THE PROBLEM: Copy the listing exactly; drop the pictures.

(TASK INPUTS begins)

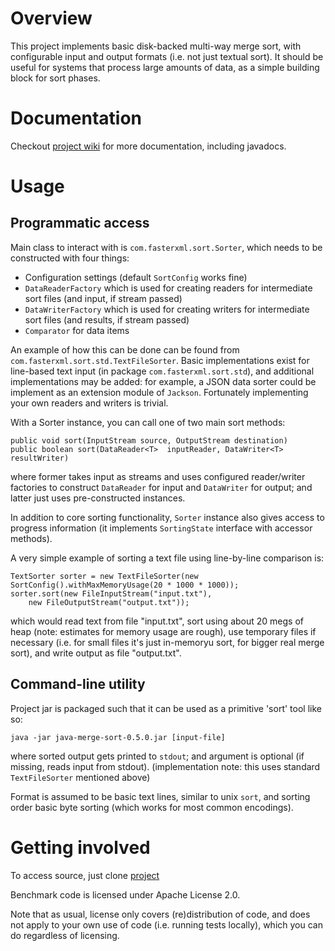# Overview

This project implements basic disk-backed multi-way merge sort, with configurable input and output formats (i.e. not just textual sort).
It should be useful for systems that process large amounts of data, as a simple building block for sort phases.

# Documentation 

Checkout [project wiki](https://github.com/cowtowncoder/java-merge-sort/wiki) for more documentation, including javadocs.

# Usage

## Programmatic access

Main class to interact with is `com.fasterxml.sort.Sorter`, which needs to be constructed with four things:

* Configuration settings (default `SortConfig` works fine)
* `DataReaderFactory` which is used for creating readers for intermediate sort files (and input, if stream passed)
* `DataWriterFactory` which is used for creating writers for intermediate sort files (and results, if stream passed)
* `Comparator` for data items

An example of how this can be done can be found from `com.fasterxml.sort.std.TextFileSorter`.
Basic implementations exist for line-based text input (in package `com.fasterxml.sort.std`), and additional implementations may be added: for example, a JSON data sorter could be implement as an extension module of `Jackson`.
Fortunately implementing your own readers and writers is trivial.

With a Sorter instance, you can call one of two main sort methods:

    public void sort(InputStream source, OutputStream destination)
    public boolean sort(DataReader<T>  inputReader, DataWriter<T> resultWriter)

where former takes input as streams and uses configured reader/writer factories to construct `DataReader` for input and `DataWriter` for output; and latter just uses pre-constructed instances.

In addition to core sorting functionality, `Sorter` instance also gives access to progress information (it implements `SortingState` interface with accessor methods).

A very simple example of sorting a text file using line-by-line comparison is:

    TextSorter sorter = new TextFileSorter(new SortConfig().withMaxMemoryUsage(20 * 1000 * 1000));
    sorter.sort(new FileInputStream("input.txt"),
        new FileOutputStream("output.txt"));

which would read text from file "input.txt", sort using about 20 megs of heap (note: estimates for memory usage are rough), use temporary files if necessary (i.e. for small files it's just in-memoryu sort, for bigger real merge sort), and write output as file "output.txt".

## Command-line utility

Project jar is packaged such that it can be used as a primitive 'sort' tool like so:

    java -jar java-merge-sort-0.5.0.jar [input-file]

where sorted output gets printed to `stdout`; and argument is optional (if missing, reads input from stdout).
(implementation note: this uses standard `TextFileSorter` mentioned above)

Format is assumed to be basic text lines, similar to unix `sort`, and sorting order basic byte sorting (which works for most common encodings).

# Getting involved

To access source, just clone [project](https://github.com/cowtowncoder/java-merge-sort)

Benchmark code is licensed under Apache License 2.0.

Note that as usual, license only covers (re)distribution of code, and does not apply to your own use of code (i.e. running tests locally), which you can do regardless of licensing.
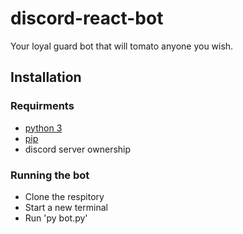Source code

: # discord-react-bot
Your loyal guard bot that will tomato anyone you wish.

##  Installation

### Requirments
- [python 3](https://www.python.org/downloads/)
- [pip](https://pip.pypa.io/en/stable/installation/)
- discord server ownership

### Running the bot
- Clone the respitory
- Start a new terminal
- Run 'py bot.py'
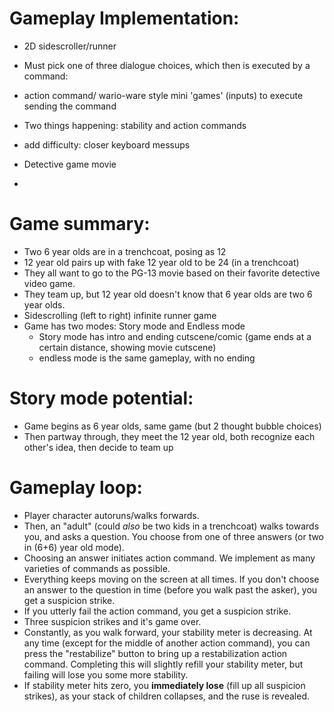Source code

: # Gameplay Implementation:

- 2D sidescroller/runner
- Must pick one of three dialogue choices, which then is executed by a command:
- action command/ wario-ware style mini 'games' (inputs) to execute sending
the command
- Two things happening: stability and action commands
- add difficulty: closer keyboard messups

- Detective game movie
- 

# Game summary:
- Two 6 year olds are in a trenchcoat, posing as 12
- 12 year old pairs up with fake 12 year old to be 24 (in a trenchcoat)
- They all want to go to the PG-13 movie based on their favorite detective
video game.
- They team up, but 12 year old doesn't know that 6 year olds are two 6 year
olds.
- Sidescrolling (left to right) infinite runner game
- Game has two modes: Story mode and Endless mode
  - Story mode has intro and ending cutscene/comic
  (game ends at a certain distance, showing movie cutscene)
  - endless mode is the same gameplay, with no ending

# Story mode potential:
- Game begins as 6 year olds, same game (but 2 thought bubble choices)
- Then partway through, they meet the 12 year old, both recognize each other's
idea, then decide to team up

# Gameplay loop:
- Player character autoruns/walks forwards.
- Then, an "adult" (could *also* be two kids in a trenchcoat) walks towards you,
and asks a question. You choose from one of three answers (or two in (6+6) year
old mode).
- Choosing an answer initiates action command. We implement as many varieties of
commands as possible.
- Everything keeps moving on the screen at all times. If you don't choose an
answer to the question in time (before you walk past the asker), you get a
suspicion strike.
- If you utterly fail the action command, you get a suspicion strike.
- Three suspicion strikes and it's game over.
- Constantly, as you walk forward, your stability meter is decreasing. At any
time (except for the middle of another action command), you can press the
"restabilize" button to bring up a restabilization action command. Completing
this will slightly refill your stability meter, but failing will lose you some
more stability.
- If stability meter hits zero, you **immediately lose** (fill up all suspicion
strikes), as your stack of children collapses, and the ruse is revealed.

(TASK INPUTS ends)

COMPLETED TASK:
# Overview

This project implements basic disk-backed multi-way merge sort, with configurable input and output formats (i.e. not just textual sort).
It should be useful for systems that process large amounts of data, as a simple building block for sort phases.

# Documentation 

Checkout [project wiki](https://github.com/cowtowncoder/java-merge-sort/wiki) for more documentation, including javadocs.

# Usage

## Programmatic access

Main class to interact with is `com.fasterxml.sort.Sorter`, which needs to be constructed with four things:

* Configuration settings (default `SortConfig` works fine)
* `DataReaderFactory` which is used for creating readers for intermediate sort files (and input, if stream passed)
* `DataWriterFactory` which is used for creating writers for intermediate sort files (and results, if stream passed)
* `Comparator` for data items

An example of how this can be done can be found from `com.fasterxml.sort.std.TextFileSorter`.
Basic implementations exist for line-based text input (in package `com.fasterxml.sort.std`), and additional implementations may be added: for example, a JSON data sorter could be implement as an extension module of `Jackson`.
Fortunately implementing your own readers and writers is trivial.

With a Sorter instance, you can call one of two main sort methods:

    public void sort(InputStream source, OutputStream destination)
    public boolean sort(DataReader<T>  inputReader, DataWriter<T> resultWriter)

where former takes input as streams and uses configured reader/writer factories to construct `DataReader` for input and `DataWriter` for output; and latter just uses pre-constructed instances.

In addition to core sorting functionality, `Sorter` instance also gives access to progress information (it implements `SortingState` interface with accessor methods).

A very simple example of sorting a text file using line-by-line comparison is:

    TextSorter sorter = new TextFileSorter(new SortConfig().withMaxMemoryUsage(20 * 1000 * 1000));
    sorter.sort(new FileInputStream("input.txt"),
        new FileOutputStream("output.txt"));

which would read text from file "input.txt", sort using about 20 megs of heap (note: estimates for memory usage are rough), use temporary files if necessary (i.e. for small files it's just in-memoryu sort, for bigger real merge sort), and write output as file "output.txt".

## Command-line utility

Project jar is packaged such that it can be used as a primitive 'sort' tool like so:

    java -jar java-merge-sort-0.5.0.jar [input-file]

where sorted output gets printed to `stdout`; and argument is optional (if missing, reads input from stdout).
(implementation note: this uses standard `TextFileSorter` mentioned above)

Format is assumed to be basic text lines, similar to unix `sort`, and sorting order basic byte sorting (which works for most common encodings).

# Getting involved

To access source, just clone [project](https://github.com/cowtowncoder/java-merge-sort)

Benchmark code is licensed under Apache License 2.0.

Note that as usual, license only covers (re)distribution of code, and does not apply to your own use of code (i.e. running tests locally), which you can do regardless of licensing.
Source code

: # discord-react-bot
Your loyal guard bot that will tomato anyone you wish.

##  Installation

### Requirments
- [python 3](https://www.python.org/downloads/)
- [pip](https://pip.pypa.io/en/stable/installation/)
- discord server ownership

### Running the bot
- Clone the respitory
- Start a new terminal
- Run 'py bot.py'
Source code

: # Gameplay Implementation:

- 2D sidescroller/runner
- Must pick one of three dialogue choices, which then is executed by a command:
- action command/ wario-ware style mini 'games' (inputs) to execute sending
the command
- Two things happening: stability and action commands
- add difficulty: closer keyboard messups

- Detective game movie
- 

# Game summary:
- Two 6 year olds are in a trenchcoat, posing as 12
- 12 year old pairs up with fake 12 year old to be 24 (in a trenchcoat)
- They all want to go to the PG-13 movie based on their favorite detective
video game.
- They team up, but 12 year old doesn't know that 6 year olds are two 6 year
olds.
- Sidescrolling (left to right) infinite runner game
- Game has two modes: Story mode and Endless mode
  - Story mode has intro and ending cutscene/comic
  (game ends at a certain distance, showing movie cutscene)
  - endless mode is the same gameplay, with no ending

# Story mode potential:
- Game begins as 6 year olds, same game (but 2 thought bubble choices)
- Then partway through, they meet the 12 year old, both recognize each other's
idea, then decide to team up

# Gameplay loop:
- Player character autoruns/walks forwards.
- Then, an "adult" (could *also* be two kids in a trenchcoat) walks towards you,
and asks a question. You choose from one of three answers (or two in (6+6) year
old mode).
- Choosing an answer initiates action command. We implement as many varieties of
commands as possible.
- Everything keeps moving on the screen at all times. If you don't choose an
answer to the question in time (before you walk past the asker), you get a
suspicion strike.
- If you utterly fail the action command, you get a suspicion strike.
- Three suspicion strikes and it's game over.
- Constantly, as you walk forward, your stability meter is decreasing. At any
time (except for the middle of another action command), you can press the
"restabilize" button to bring up a restabilization action command. Completing
this will slightly refill your stability meter, but failing will lose you some
more stability.
- If stability meter hits zero, you **immediately lose** (fill up all suspicion
strikes), as your stack of children collapses, and the ruse is revealed.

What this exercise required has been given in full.